Wednesday, December 31, 2008

In the land of the blind, YOU WILL NEVER GUESS WHAT HAPPENS


OK, so finally I read a book for this project that I really disliked. I'll say that's the upside: in the past, if a book gets on my nerves, I'll walk away from it (particularly now that I'm not reading for school). I read enough manuscripts that I'm compelled to read that I'm really not looking for books that don't appeal to me, so my instinct is, once a book irritates me, I'm pretty well done with it, absent outside pressures. Here, I pushed through to the finish, and it's better for me and does more justice to the book, and so on and so forth.

And to its credit, Blindness picks up near the end -- there are a few lovely moments in the piece where our core group of heroes stand up for each other and help each other out, and its finish is gratifying in a way that makes me somewhat re-evaluate my crankiness with the rest of the book -- it is, if nothing else, incredibly effective at conjuring up a sense of claustrophobia and discomfort, which would seem to be its aim.

But. But! I have to say, on the whole, the novel was pretty disappointing. Saramago writes in a freewheeling, sentences-that-last-forever, no-quotation-marks style that's memorable, but that's the only style he employs. It's frustrating -- the unspooling language is the same before a wave of blindness breaks out and our protagonists find themselves quarrantined in a mental asylum as it is in the heat of their trials there, so it doesn't really inform us as to the world or conditions these people find themselves in. (My understanding is that this is a Saramago style generally, not just in this book, which is fine, but it's overbearing and, to me, doesn't really pay off.)
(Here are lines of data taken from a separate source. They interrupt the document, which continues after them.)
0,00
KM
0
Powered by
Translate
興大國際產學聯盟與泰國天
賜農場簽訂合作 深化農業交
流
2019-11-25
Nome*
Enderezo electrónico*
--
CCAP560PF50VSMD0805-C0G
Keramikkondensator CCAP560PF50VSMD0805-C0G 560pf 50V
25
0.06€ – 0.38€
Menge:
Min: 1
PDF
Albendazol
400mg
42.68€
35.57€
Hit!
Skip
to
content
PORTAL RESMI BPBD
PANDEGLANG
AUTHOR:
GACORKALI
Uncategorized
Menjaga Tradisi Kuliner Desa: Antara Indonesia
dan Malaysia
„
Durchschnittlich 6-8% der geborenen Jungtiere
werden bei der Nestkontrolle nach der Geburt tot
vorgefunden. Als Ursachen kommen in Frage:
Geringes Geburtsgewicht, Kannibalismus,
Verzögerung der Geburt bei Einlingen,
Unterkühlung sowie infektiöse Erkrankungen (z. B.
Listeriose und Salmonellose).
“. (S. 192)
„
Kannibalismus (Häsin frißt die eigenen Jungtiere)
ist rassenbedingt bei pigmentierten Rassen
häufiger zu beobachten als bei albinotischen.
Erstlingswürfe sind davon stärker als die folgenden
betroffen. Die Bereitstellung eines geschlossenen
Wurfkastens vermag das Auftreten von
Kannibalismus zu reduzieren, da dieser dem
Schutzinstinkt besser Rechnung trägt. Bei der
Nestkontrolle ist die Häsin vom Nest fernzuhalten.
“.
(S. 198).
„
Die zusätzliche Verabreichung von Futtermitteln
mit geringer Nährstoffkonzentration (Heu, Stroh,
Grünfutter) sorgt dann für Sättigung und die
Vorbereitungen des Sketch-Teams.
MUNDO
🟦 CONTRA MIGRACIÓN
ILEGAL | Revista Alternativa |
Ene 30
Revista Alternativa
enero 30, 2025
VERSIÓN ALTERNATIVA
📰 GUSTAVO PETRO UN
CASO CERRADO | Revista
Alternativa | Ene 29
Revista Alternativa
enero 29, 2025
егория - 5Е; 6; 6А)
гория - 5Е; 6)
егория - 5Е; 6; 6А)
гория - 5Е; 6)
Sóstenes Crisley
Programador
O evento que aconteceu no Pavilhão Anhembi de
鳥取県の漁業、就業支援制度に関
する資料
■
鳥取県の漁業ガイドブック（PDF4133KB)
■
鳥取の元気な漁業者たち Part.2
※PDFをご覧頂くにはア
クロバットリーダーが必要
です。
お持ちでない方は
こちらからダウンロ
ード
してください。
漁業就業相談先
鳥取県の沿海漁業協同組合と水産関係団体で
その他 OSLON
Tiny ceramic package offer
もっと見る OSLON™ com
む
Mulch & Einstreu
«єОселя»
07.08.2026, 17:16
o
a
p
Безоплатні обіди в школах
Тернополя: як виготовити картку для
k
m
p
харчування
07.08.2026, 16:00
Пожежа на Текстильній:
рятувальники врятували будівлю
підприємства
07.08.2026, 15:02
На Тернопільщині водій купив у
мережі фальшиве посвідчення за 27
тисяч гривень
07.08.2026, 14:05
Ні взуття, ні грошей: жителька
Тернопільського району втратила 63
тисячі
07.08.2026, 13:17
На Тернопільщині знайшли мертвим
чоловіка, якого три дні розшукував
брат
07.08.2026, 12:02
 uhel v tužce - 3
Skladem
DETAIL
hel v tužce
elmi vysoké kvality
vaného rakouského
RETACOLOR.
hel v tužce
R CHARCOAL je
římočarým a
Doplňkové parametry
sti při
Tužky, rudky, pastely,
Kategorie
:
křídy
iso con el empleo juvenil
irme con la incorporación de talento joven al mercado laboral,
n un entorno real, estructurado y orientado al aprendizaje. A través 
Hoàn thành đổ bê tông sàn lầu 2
That aside, I found the voice of the novel grating in the extreme. It's written in an omniscient voice, narrated by some outside observer with an ostensibly objective point of view, but along the way routinely stops to pontificate on the larger social implications of what's happening. "You see, in this behavior I've just described we can see that all humanity believes that etc. etc." This is tremendously irritating to me -- again, my preference is for authors like Saunders, who load their writing with unreliable, opinionated narrators whose bloviating must be taken with a mound of salt, but it seems to me that as an author, you no longer get to invent a story and outline how the story illuminates the human condition. It's something that I remember bothering me tremendously when I read Ishmael in high school (which book, for those of you that haven't read it, consists mostly of a gorilla telling the author how human society evolved and what our problem is, and it's all written in this annoyingly Socratic dialogue that has a lot of the author saying "Oh, gee, I never thought of that, you're so right," which after the invention of Modernism should really be put out to pasture) and it still bothers me now. Modern readers understand the artifice of storytelling, so it comes across as really patronizing to pretend that we don't get that authors are inventing the things we're reading.

Well, anyhow. I read Blindness. I'm sure others like (or even love!) it, but it is the inverse of my cup of tea, so there you have it.

1 comment:

Julie Ritchey said...

I didn't like this book either! I'm relieved to know I'm not alone!